Three Conversations to Break Down Denial

1. Hold Up the Mirror
Oftentimes, employees entrenched in denial are unaware of their behavior. As a leader and a coach, it’s your job to help them take a step back and recognize the reality of their habit. This does not mean that you forcibly try to convince them that they’re in denial. Instead, ask leading questions to encourage them to become aware of their state of denial.

“Our scores show that our patients have an issue with the noise level. Why do you think our patients are concerned about the noise level on this unit? What could be causing this issue? What kind of resolution would you expect if you were a patient here?”

2. Communicate Clearly
How often have you heard, “That’s not my job,”? The truth is, in a culture of service excellence, customer satisfaction is everyone’s job. One of the most important things you can do as a leader is to point it out to those who haven’t yet taken responsibility for it. Make clear the connection between their actions and the desired outcome.

This conversation can be easily framed in an XYZ Formula (When you do X, Y happens. I’d like you to do Z.):

“Nora, when you continually discount the patient satisfaction scores, it keeps you from finding the real solutions. I want you to focus on potential solutions to the noise issue rather than arguing about the scores our patients have given us.”

3. Stick to the Facts and Expect Accountability
When working with employees, trying to break the habit of denial, make it clear that excuses aren’t acceptable and accountability is expected. Employees are more likely to take responsibility when they see and hear their leader modeling accountability. This starts with acknowledging clear goals and objectives that you strive to meet.

Be vigilant of wishy-washy excuses that deter your staff from organizational goals. They sound like, “We’re too busy to deal with this,” and “Our patients are sicker than those on the other units,” or “The families are too demanding of us.”

Respond consistently by keeping everyone on track with just the facts.
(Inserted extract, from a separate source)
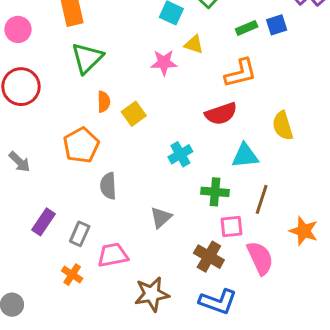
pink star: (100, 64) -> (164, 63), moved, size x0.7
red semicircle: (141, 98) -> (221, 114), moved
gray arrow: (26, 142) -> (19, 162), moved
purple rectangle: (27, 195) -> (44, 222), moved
“As you know, our service goal is to reach the 90th percentile. Our patients are rating us in the 30th percentile for noise.”

Watch Out for These Characters:

The Minimizer
“What’s the big deal; it isn’t that bad. A few patients complain and we jump.”

The Victim
“It’s not my fault; no one ever told me! If the other departments (shifts, etc.) would do their part, we’d be so much better!”

The Procrastinator
“I’ll get to it when I can. I’m working on it.”